> _Ausgangsdaten_:
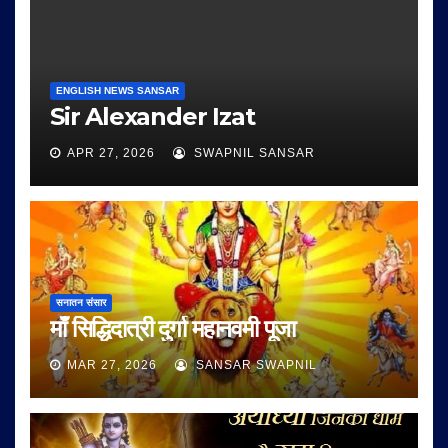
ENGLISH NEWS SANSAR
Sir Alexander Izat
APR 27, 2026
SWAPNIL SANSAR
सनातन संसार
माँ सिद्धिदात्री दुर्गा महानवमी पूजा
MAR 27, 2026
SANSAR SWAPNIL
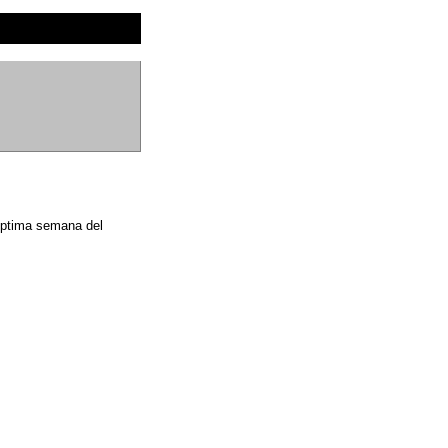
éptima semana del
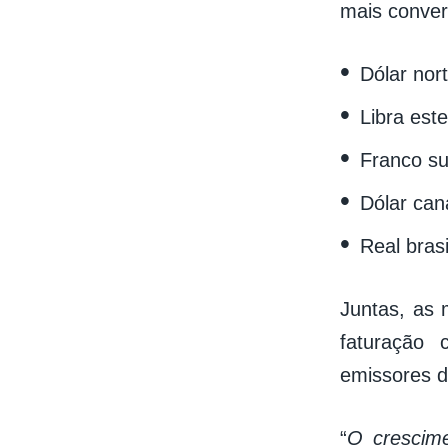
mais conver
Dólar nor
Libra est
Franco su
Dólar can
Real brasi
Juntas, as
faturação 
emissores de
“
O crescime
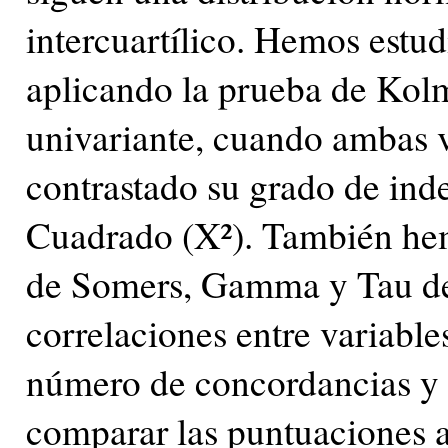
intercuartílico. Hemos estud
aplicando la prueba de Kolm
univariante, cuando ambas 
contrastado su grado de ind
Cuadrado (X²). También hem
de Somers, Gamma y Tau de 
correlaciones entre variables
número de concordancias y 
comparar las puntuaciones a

...

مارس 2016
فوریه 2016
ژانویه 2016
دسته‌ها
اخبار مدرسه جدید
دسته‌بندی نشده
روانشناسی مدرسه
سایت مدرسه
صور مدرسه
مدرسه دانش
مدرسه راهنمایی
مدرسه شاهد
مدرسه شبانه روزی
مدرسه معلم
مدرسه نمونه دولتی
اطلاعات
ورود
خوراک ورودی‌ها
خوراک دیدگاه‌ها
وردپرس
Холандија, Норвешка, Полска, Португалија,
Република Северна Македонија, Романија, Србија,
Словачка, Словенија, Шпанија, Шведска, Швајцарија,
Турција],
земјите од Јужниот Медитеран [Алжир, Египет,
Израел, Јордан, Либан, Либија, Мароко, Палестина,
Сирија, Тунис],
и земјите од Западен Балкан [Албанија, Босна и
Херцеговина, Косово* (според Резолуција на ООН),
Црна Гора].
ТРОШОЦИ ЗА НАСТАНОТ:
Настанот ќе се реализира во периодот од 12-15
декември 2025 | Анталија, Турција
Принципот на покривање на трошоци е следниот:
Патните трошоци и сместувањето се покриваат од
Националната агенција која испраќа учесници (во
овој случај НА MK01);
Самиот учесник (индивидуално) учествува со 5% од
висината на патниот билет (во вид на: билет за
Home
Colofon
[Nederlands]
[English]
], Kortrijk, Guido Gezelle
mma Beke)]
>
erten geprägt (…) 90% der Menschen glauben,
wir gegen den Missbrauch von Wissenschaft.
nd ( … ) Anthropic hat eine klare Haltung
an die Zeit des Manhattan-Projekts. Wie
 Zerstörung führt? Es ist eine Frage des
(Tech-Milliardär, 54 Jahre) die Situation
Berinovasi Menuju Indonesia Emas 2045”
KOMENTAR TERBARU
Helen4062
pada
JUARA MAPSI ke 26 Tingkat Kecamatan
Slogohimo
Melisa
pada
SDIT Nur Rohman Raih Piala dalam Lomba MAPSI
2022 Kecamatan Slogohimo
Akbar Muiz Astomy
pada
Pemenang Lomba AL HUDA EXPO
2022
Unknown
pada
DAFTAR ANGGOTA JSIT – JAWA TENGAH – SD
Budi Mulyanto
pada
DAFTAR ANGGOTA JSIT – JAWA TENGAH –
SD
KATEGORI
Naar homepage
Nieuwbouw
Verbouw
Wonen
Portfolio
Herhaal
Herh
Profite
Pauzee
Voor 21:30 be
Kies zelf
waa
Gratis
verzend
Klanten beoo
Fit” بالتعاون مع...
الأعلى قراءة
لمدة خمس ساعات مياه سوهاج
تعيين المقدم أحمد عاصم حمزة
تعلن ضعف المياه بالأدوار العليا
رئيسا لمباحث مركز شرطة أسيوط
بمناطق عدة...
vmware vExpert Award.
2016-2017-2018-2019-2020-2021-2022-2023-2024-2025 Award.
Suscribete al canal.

> _Arbeitsauftrag_: Zitieren Sie wortgetreu die Zeilen zwischen der Zeile mit „éptima semana del“ und der Zeile mit „comparar las puntuaciones a“, beide eingeschlossen. Lassen Sie die Bilder in Ihrer Antwort weg.

> _Gelöste Aufgabe_:
éptima semana del
mais conver
Dólar nor
Libra est
Franco su
Dólar can
Real brasi
Juntas, as
faturação 
emissores de
“
O crescime
intercuartílico. Hemos estud
aplicando la prueba de Kolm
univariante, cuando ambas 
contrastado su grado de ind
Cuadrado (X²). También hem
de Somers, Gamma y Tau de 
correlaciones entre variables
número de concordancias y 
comparar las puntuaciones a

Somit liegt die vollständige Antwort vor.